### Exercice écrit 1
Répondez à ces questions d'après le passage fourni.
(a) Sur qui la colère de Nicolas Sarkozy s'est-elle abattue ?
(b) Quelle phrase le candidat aurait-il lancée aux participants à la réunion ?
(c) Dans quel département le chef de l'État s'est-il rendu l'après-midi ?
### Exercice écrit 2
Recopiez mot pour mot l'extrait du passage fourni qui commence à « La seule différence, c'est » et se termine à « silence, même désapprobateur. ».
### Exercice écrit 3
Indiquez si chacune de ces affirmations concorde avec le passage fourni. Répondez par oui ou par non et citez les mots du passage qui tranchent.
(a) Pierre Méhaignerie a proposé de mettre les plus hauts revenus à contribution.
(b) Selon un témoin, le chef de l'État paraissait calme.
(c) D'après le chef de l'État, les 35 heures bloquent encore la croissance.

### Passage fourni

********

La seule différence, c'est que chez ces gens-là, on cause moins qu'au PS, par peur de représailles ! Le « parrain » veille et n'hésite pas à régler son compte politique à celle ou celui qui la ramène un peu trop librement. C'est une constante, qui transforme en or le silence, même désapprobateur.
Du coup, Nicolas Sarkozy aurait clos la discussion entre amis en soupirant qu'il n'avait plus qu'à revendiquer son « ouverture » d'esprit, et sa colère s'est abattue sur Pierre Méhaignerie, coupable d'avoir proposé de se donner des moyens supplémentaires de lutter contre la crise en mettant les plus hauts revenus à contribution. Il n'a véritablement pas aimé que l'on émette le moindre doute sur cette mesure emblématique de son quinquennat, et qui relève davantage de la politique symbolique que de l'efficacité économique réelle.
Les participants à la réunion de hier auraient eu droit à un rappel des engagements de campagne du candidat. «Je n'ai pas été élu pour augmenter les impôts !», leur aurait-il lancé. Une phrase qu'il a répétée et agrémentée de commentaires ironiques sur le manque de « colonne vertébrale » de ses « amis politiques », l'après-midi, lors de sa visite dans le Doubs. « Visiblement exaspéré », selon un témoin, le chef de l'État aurait rappelé à ses lieutenants les victoires qu'il considère avoir remportées sur le front des grèves « qui ne paralysent plus le pays, à part les grands mouvements », sur celui des 35 heures qui « ne bloquent plus » la croissance, et sur la fiscalité galopante. Autant de sujets sur lesquels il a fermement invité ses « amis politiques » à tenir bon.

********

### Enregistrements fournis
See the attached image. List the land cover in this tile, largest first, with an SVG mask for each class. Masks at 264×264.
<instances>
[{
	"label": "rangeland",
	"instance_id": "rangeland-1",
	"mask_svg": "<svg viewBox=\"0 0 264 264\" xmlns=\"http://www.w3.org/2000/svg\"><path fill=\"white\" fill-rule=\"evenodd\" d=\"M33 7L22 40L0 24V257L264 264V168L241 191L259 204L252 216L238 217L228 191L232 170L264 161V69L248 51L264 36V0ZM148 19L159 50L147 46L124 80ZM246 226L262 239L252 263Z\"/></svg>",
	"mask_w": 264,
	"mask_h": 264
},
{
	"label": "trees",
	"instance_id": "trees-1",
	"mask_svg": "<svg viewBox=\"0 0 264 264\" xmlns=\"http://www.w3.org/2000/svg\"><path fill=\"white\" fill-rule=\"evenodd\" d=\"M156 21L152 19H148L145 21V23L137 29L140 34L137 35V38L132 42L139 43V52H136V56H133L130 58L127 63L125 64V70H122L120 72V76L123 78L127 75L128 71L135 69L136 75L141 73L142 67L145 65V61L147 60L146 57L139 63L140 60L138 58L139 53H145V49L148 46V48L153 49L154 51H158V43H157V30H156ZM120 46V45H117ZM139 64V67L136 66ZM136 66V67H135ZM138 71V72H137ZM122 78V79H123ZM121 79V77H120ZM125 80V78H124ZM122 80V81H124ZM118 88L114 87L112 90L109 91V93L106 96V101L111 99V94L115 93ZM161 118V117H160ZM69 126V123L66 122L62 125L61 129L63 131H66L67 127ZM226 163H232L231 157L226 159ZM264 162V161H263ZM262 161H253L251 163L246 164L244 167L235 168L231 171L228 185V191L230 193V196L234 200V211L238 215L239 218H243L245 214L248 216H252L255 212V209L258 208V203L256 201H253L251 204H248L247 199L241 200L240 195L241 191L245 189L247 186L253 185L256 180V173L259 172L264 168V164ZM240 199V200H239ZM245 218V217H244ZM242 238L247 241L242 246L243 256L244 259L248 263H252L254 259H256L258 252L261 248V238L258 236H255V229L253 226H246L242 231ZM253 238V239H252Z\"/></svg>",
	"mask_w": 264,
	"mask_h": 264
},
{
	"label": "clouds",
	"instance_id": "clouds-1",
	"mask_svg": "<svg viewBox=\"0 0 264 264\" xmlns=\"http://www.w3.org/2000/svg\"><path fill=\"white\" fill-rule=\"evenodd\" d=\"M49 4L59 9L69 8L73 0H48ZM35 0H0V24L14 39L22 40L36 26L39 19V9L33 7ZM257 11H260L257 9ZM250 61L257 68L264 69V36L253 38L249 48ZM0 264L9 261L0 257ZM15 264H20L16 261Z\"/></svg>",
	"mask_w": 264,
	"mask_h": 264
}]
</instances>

********

### Corrigé 1
(a) Sur Pierre Méhaignerie.
(b) « Je n'ai pas été élu pour augmenter les impôts ! »
(c) Dans le Doubs.

### Corrigé 2
La seule différence, c'est que chez ces gens-là, on cause moins qu'au PS, par peur de représailles ! Le « parrain » veille et n'hésite pas à régler son compte politique à celle ou celui qui la ramène un peu trop librement. C'est une constante, qui transforme en or le silence, même désapprobateur.

### Corrigé 3
(a) Oui : « coupable d'avoir proposé de se donner des moyens supplémentaires de lutter contre la crise en mettant les plus hauts revenus à contribution ».
(b) Non : « Visiblement exaspéré », selon un témoin.
(c) Non : « sur celui des 35 heures qui « ne bloquent plus » la croissance ».